Local sales require a bit more than we produce, frig space is limited, eggs can be stored longer than a month and still be good if handled properly. I’m just seeking information on what constitutes handling properly. Little details like curdling at 80 degrees don’t always jump out of internet information sources.
@DaphneT The health department must have rules on such things I would think? I don’t know much about that sort of thing. Maybe just sell them to neighbors. If I could buy eggs very inexpensively from my neighbor who I knew was nice to her chickens I would do it. Cage free for the price of a commercial dozen. But, it isn’t very much money for a dozen eggs. You might prefer to just give them away.
I use to buy eggs and honey from a man that was a farmer in the next town. Good honey and fresh eggs.
I am wondering about custard. Couldn’t you make custard and then freeze it? It might be a bit more trouble, but if you really want to use up the eggs, frozen custard would be my first choice. and YUM!
Or someone mentioning honey reminded me of this: http://www.cooks.com/rec/view/0,1916,153184-244192,00.html
And then there is THIS: http://www.georgiaeggs.org/pages/freezingeggs.html
But I like the tip about honey or salt in the first tip.
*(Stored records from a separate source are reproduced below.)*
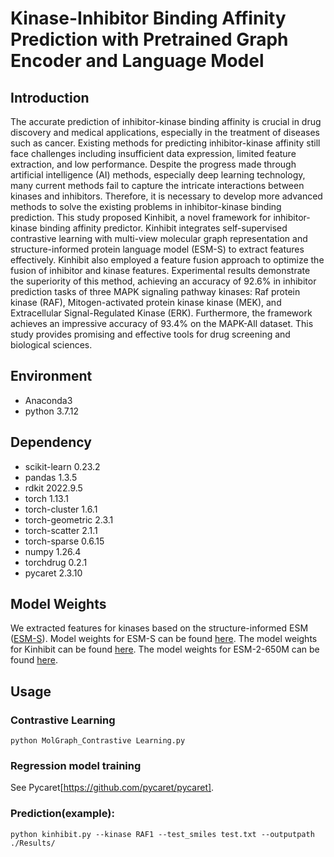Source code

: # Kinase-Inhibitor Binding Affinity Prediction with Pretrained Graph Encoder and Language Model

## Introduction
The accurate prediction of inhibitor-kinase binding affinity is crucial in drug discovery and medical applications, especially in the treatment of diseases such as cancer. Existing methods for predicting inhibitor-kinase affinity still face challenges including insufficient data expression, limited feature extraction, and low performance. Despite the progress made through artificial intelligence (AI) methods, especially deep learning technology, many current methods fail to capture the intricate interactions between kinases and inhibitors. Therefore, it is necessary to develop more advanced methods to solve the existing problems in inhibitor-kinase binding prediction. This study proposed Kinhibit, a novel framework for inhibitor-kinase binding affinity predictor. Kinhibit integrates self-supervised contrastive learning with multi-view molecular graph representation and structure-informed protein language model (ESM-S) to extract features effectively. Kinhibit also employed a feature fusion approach to optimize the fusion of inhibitor and kinase features. Experimental results demonstrate the superiority of this method, achieving an accuracy of 92.6% in inhibitor prediction tasks of three MAPK signaling pathway kinases: Raf protein kinase (RAF), Mitogen-activated protein kinase kinase (MEK), and Extracellular Signal-Regulated Kinase (ERK). Furthermore, the framework achieves an impressive accuracy of 93.4\% on the MAPK-All dataset. This study provides promising and effective tools for drug screening and biological sciences.

## Environment
* Anaconda3
* python 3.7.12
## Dependency
* scikit-learn   0.23.2
* pandas   1.3.5
* rdkit   2022.9.5
* torch   1.13.1
* torch-cluster   1.6.1
* torch-geometric   2.3.1
* torch-scatter   2.1.1
* torch-sparse    0.6.15
* numpy		1.26.4
* torchdrug		0.2.1
* pycaret		2.3.10
## Model Weights
We extracted features for kinases based on the structure-informed ESM ([ESM-S](https://github.com/DeepGraphLearning/esm-s)). Model weights for ESM-S can be found [here](https://huggingface.co/Oxer11/ESM-S).
The model weights for Kinhibit can be found [here](https://zenodo.org/records/15068720).
The model weights for ESM-2-650M can be found [here](https://github.com/facebookresearch/esm).
## Usage
### Contrastive Learning
```python MolGraph_Contrastive Learning.py```
### Regression model training
See Pycaret[https://github.com/pycaret/pycaret].
### Prediction(example):
```python kinhibit.py --kinase RAF1 --test_smiles test.txt --outputpath ./Results/```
When you freeze eggs, they won’t be any good for making mayonnaise from or any other food that leaves the eggs uncooked. ONLY use thawed eggs for foods that will completely cook the egg. That means NOT EGG NOG. Sorry. That is the bad news. The good news is that eggs are easy to preserve by freezing.
@cazzie Brilliant! The frozen custard reminded me that French Vanilla ice cream is made with egg yolks.
Well, I tried to can some homemade eggnog today and I don’t think it worked but I haven’t opened one yet. The reason I don’t think it worked is because when I too the jars out of my pressure canner they seemed to contain small clear balls throughout the contents next to the inside of the jars. I’m guessing it is small pieces of egg whites, even though I cooked the eggnog before trying to can it.
@thorninmud Eggs may ‘curdle’ at 80 degrees but I cooked my eggnog to 170 degrees and it didn’t curdle until I tried to can it
@Bird_Lady Notice that @thorninmud said 80° Celsius, which is 176° Fahrenheit. Since 170° Celsius would be 338° Fahrenheit, I'm going to guess that you cooked your eggnog at 170° Fahrenheit. That is lower than 80° Celsius, so that's why it didn't curdle until later.